Activity
Starting at the first line of the data, print every line up to and including the one with "thumb tip: (359, 180)", but no pictures.

(Dataset excerpts)
>>>

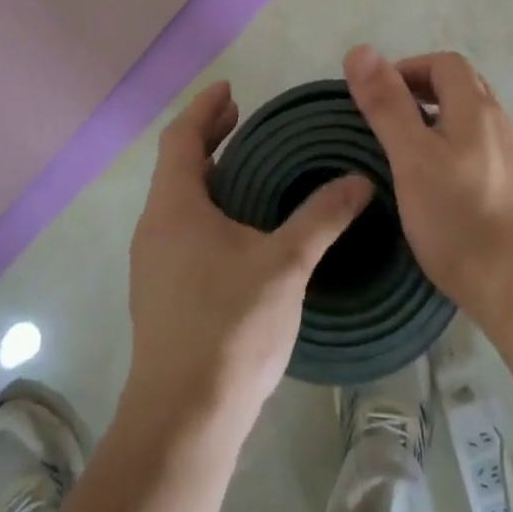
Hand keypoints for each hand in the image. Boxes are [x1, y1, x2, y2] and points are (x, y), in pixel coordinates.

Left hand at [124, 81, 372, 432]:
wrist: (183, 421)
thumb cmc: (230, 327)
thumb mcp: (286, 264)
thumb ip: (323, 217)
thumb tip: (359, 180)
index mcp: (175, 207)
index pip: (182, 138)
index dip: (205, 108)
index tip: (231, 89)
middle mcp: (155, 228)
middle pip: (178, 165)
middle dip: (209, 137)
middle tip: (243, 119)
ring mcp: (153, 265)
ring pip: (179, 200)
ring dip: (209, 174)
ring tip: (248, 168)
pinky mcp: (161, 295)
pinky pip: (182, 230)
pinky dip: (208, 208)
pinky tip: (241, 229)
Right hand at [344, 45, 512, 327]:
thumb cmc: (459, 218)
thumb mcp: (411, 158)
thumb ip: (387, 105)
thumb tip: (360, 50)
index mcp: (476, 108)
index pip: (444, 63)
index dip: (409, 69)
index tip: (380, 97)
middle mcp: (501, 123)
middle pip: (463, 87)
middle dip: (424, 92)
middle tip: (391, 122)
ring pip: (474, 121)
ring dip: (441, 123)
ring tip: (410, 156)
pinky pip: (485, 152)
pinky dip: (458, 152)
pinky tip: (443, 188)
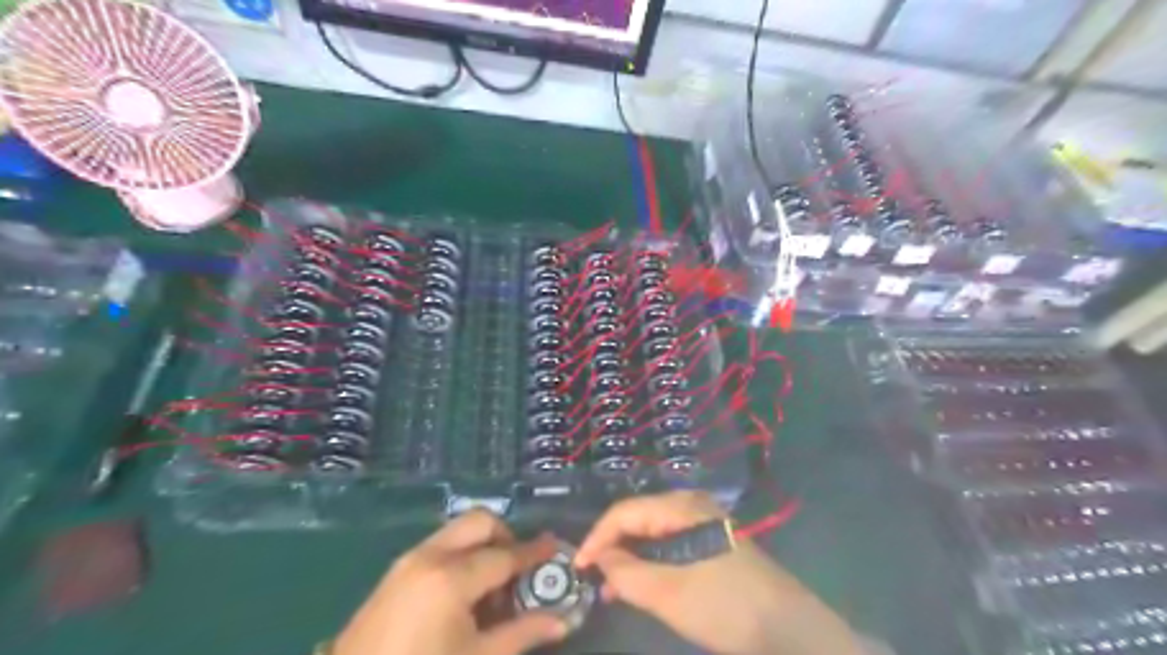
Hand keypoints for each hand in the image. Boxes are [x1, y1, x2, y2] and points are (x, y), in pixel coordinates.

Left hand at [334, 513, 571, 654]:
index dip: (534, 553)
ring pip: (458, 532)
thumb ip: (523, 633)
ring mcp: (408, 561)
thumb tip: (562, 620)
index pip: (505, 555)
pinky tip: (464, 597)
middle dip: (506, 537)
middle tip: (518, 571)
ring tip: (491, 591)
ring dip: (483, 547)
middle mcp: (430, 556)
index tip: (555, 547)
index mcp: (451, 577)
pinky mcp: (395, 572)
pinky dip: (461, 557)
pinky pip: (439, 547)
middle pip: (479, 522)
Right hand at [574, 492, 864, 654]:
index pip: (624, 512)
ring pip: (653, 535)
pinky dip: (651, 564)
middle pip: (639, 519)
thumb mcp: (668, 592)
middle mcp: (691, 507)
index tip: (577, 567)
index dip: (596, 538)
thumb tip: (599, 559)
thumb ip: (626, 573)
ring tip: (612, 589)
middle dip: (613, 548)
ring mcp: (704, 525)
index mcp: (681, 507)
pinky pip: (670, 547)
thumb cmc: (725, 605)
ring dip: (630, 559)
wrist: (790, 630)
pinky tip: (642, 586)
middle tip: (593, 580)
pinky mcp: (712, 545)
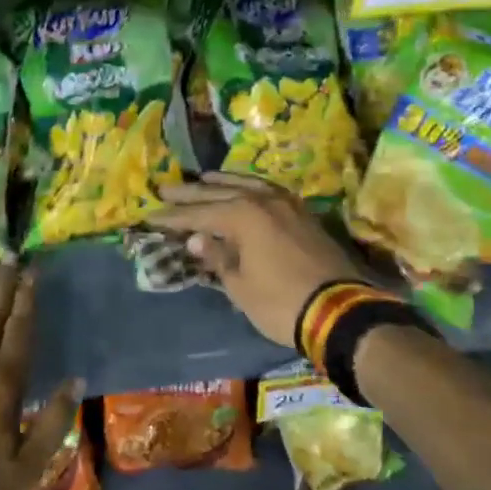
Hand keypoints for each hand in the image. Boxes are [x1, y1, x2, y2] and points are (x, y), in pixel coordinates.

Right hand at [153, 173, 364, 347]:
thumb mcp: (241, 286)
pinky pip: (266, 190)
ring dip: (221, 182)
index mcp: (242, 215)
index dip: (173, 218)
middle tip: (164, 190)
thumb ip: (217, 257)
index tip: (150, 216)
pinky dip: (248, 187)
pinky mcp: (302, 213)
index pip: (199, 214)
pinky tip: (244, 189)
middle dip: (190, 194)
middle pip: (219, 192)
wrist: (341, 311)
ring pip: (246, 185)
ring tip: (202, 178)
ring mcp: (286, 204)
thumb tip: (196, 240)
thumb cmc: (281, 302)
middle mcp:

<<<

Exercise answer
Hand keypoints for each hand in the image. Boxes are [x1, y1, x2, y2] and points are (x, y), in pixel coordinates.

Left hand at [124, 81, 372, 432]:
wrist: (183, 421)
thumb cmc: (230, 327)
thumb mcp: (286, 264)
thumb ip: (323, 217)
thumb tip: (359, 180)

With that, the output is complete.